WORK TASK 1:
Return the part of the page text on Tunisia's financial sector from "Government regulations hold" up to and including "to banking costs.", word for word.

PAGE TEXT:
------------------------------------------------------------------------

Government regulations hold down lending rates. This prevents banks from pricing their loan portfolios appropriately and incentivizes bankers to restrict the provision of credit. Competition among Tunisia’s many banks has the effect of lowering observed interest rates. However, banks often place conditions on loans that impose far higher costs on borrowers than interest rates alone would suggest. These non-interest costs may include massive collateral requirements, which normally come in the form of liens on real estate. Often, the collateral must equal or exceed the value of the loan principal. Collateral requirements are often so high because banks face difficulty using regulations to claim their collateral, thereby adding to banking costs.

According to GOT figures, nonperforming loans (NPLs) among Tunisia’s banks reached TND 12.5 billion (roughly $7.95 billion) in March 2014. This corresponds to a ratio increase to 20% up from 13% in 2010. By sector, weak performances in industry and tourism triggered respectively 30% and 23% shares in total NPLs. In recent years the government has undertaken a number of bank privatizations and consolidations. The GOT remains the controlling shareholder in 6 of the 21 major banks. In 2012, the estimated total assets of the country's five largest banks were nearly TND 35.5 billion ($22.7 billion). Foreign participation in their capital has risen significantly and is now well over 20%.

Stock Market

Although the stock market is the second largest financing mechanism in the Tunisian economy, Tunisia’s “Bourse de Tunis” lists just 71 companies and trading volumes are exceptionally low. Twelve new companies went public in 2013. The exchange remains under the control of the state-run Financial Market Council. In December 2013, the stock market capitalization of listed companies in Tunisia was valued at $8.7 billion, approximately 18.6% of 2013 GDP.

In the last five years, regulatory and accounting systems have been brought more in line with international standards. Most major global accounting firms are represented in Tunisia. Firms listed on the stock exchange are required to publish semiannual corporate reports audited by a certified public accountant.

The GOT provides tax incentives that seek to encourage companies to join the exchange. In addition, individual investors receive tax deductions for equity investment in the market. However, accompanying accounting requirements exceed what most Tunisian firms can, or are willing, to undertake. Capital controls are still in place and foreign investors are permitted to purchase shares in resident firms only through authorized brokers or through established mutual funds.

Other Financing

Beyond the traditional banks and the stock market, few effective financing mechanisms are in place in the Tunisian economy. No true bond market exists in Tunisia. Government debt is sold to financial institutions and is not re-traded on a formal, transparent secondary market. Private equity remains a niche element in the Tunisian financial system. Firms have difficulty raising sufficient capital, sourcing their transactions, and selling their stakes in successful investments once they mature. The microfinance market remains underexploited, with non-governmental organization Enda Inter-Arabe the dominant lender in the field.

------------------------------------------------------------------------

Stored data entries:
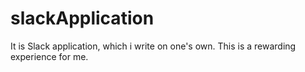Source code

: # slackApplication
It is Slack application, which i write on one's own. This is a rewarding experience for me.
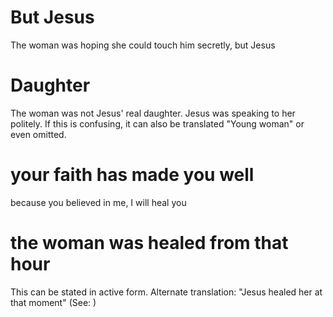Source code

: 
# But Jesus
The woman was hoping she could touch him secretly, but Jesus

# Daughter
The woman was not Jesus' real daughter. Jesus was speaking to her politely. If this is confusing, it can also be translated "Young woman" or even omitted.

# your faith has made you well
because you believed in me, I will heal you

# the woman was healed from that hour
This can be stated in active form. Alternate translation: "Jesus healed her at that moment" (See: )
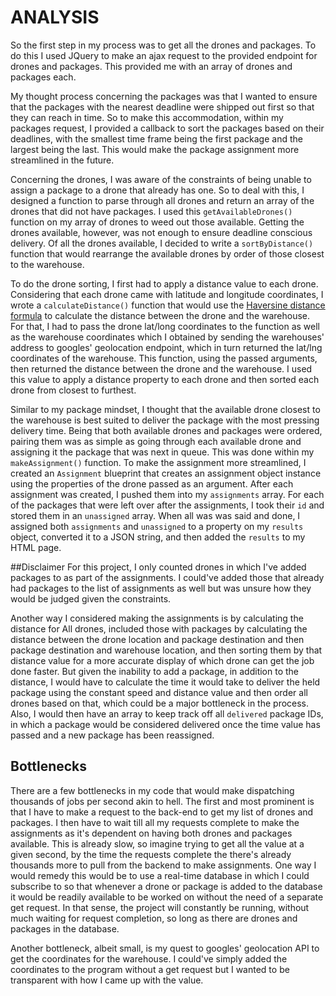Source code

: # ANALYSIS

So the first step in my process was to get all the drones and packages. To do this I used JQuery to make an ajax request to the provided endpoint for drones and packages. This provided me with an array of drones and packages each.

My thought process concerning the packages was that I wanted to ensure that the packages with the nearest deadline were shipped out first so that they can reach in time. So to make this accommodation, within my packages request, I provided a callback to sort the packages based on their deadlines, with the smallest time frame being the first package and the largest being the last. This would make the package assignment more streamlined in the future.

Concerning the drones, I was aware of the constraints of being unable to assign a package to a drone that already has one. So to deal with this, I designed a function to parse through all drones and return an array of the drones that did not have packages. I used this `getAvailableDrones()` function on my array of drones to weed out those available. Getting the drones available, however, was not enough to ensure deadline conscious delivery. Of all the drones available,  I decided to write a `sortByDistance()` function that would rearrange the available drones by order of those closest to the warehouse.

To do the drone sorting, I first had to apply a distance value to each drone. Considering that each drone came with latitude and longitude coordinates, I wrote a `calculateDistance()` function that would use the [Haversine distance formula](https://en.wikipedia.org/wiki/Haversine_formula) to calculate the distance between the drone and the warehouse. For that, I had to pass the drone lat/long coordinates to the function as well as the warehouse coordinates which I obtained by sending the warehouses' address to googles' geolocation endpoint, which in turn returned the lat/lng coordinates of the warehouse. This function, using the passed arguments, then returned the distance between the drone and the warehouse. I used this value to apply a distance property to each drone and then sorted each drone from closest to furthest. 

Similar to my package mindset, I thought that the available drone closest to the warehouse is best suited to deliver the package with the most pressing delivery time. Being that both available drones and packages were ordered,  pairing them was as simple as going through each available drone and assigning it the package that was next in queue. This was done within my `makeAssignment()` function. To make the assignment more streamlined, I created an `Assignment`  blueprint that creates an assignment object instance using the properties of the drone passed as an argument.  After each assignment was created, I pushed them into my `assignments` array. For each of the packages that were left over after the assignments, I took their `id` and stored them in an `unassigned` array. When all was was said and done, I assigned both `assignments` and `unassigned` to a property on my `results` object, converted it to a JSON string, and then added the `results` to my HTML page.

##Disclaimer
 For this project, I only counted drones in which I've added packages to as part of the assignments. I could've added those that already had packages to the list of assignments as well but was unsure how they would be judged given the constraints.

Another way I considered making the assignments is by calculating the distance for All drones, included those with packages by calculating the distance between the drone location and package destination and then package destination and warehouse location, and then sorting them by that distance value for a more accurate display of which drone can get the job done faster. But given the inability to add a package, in addition to the distance, I would have to calculate the time it would take to deliver the held package using the constant speed and distance value and then order all drones based on that, which could be a major bottleneck in the process. Also, I would then have an array to keep track off all `delivered` package IDs, in which a package would be considered delivered once the time value has passed and a new package has been reassigned.

## Bottlenecks
There are a few bottlenecks in my code that would make dispatching thousands of jobs per second akin to hell. The first and most prominent is that I have to make a request to the back-end to get my list of drones and packages. I then have to wait till all my requests complete to make the assignments as it's dependent on having both drones and packages available. This is already slow, so imagine trying to get all the value at a given second, by the time the requests complete the there's already thousands more to pull from the backend to make assignments. One way I would remedy this would be to use a real-time database in which I could subscribe to so that whenever a drone or package is added to the database it would be readily available to be worked on without the need of a separate get request. In that sense, the project will constantly be running, without much waiting for request completion,  so long as there are drones and packages in the database.

Another bottleneck, albeit small, is my quest to googles' geolocation API to get the coordinates for the warehouse. I could've simply added the coordinates to the program without a get request but I wanted to be transparent with how I came up with the value.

------------------------------------------------------------------------

WORK TASK 2:
Replace "Slack application" with "Slack app" in the listing from its start up to and including the line with "The woman was not". Give only those lines, otherwise unchanged and without the pictures.

ANSWER 1:
Government regulations hold down lending rates. This prevents banks from pricing their loan portfolios appropriately and incentivizes bankers to restrict the provision of credit. Competition among Tunisia’s many banks has the effect of lowering observed interest rates. However, banks often place conditions on loans that impose far higher costs on borrowers than interest rates alone would suggest. These non-interest costs may include massive collateral requirements, which normally come in the form of liens on real estate. Often, the collateral must equal or exceed the value of the loan principal. Collateral requirements are often so high because banks face difficulty using regulations to claim their collateral, thereby adding to banking costs.

ANSWER 2:
Source code

: # slackApplication
It is Slack app, which i write on one's own. This is a rewarding experience for me.
Source code

: 
# But Jesus
The woman was hoping she could touch him secretly, but Jesus

# Daughter
The woman was not Jesus' real daughter. Jesus was speaking to her politely. If this is confusing, it can also be translated "Young woman" or even omitted.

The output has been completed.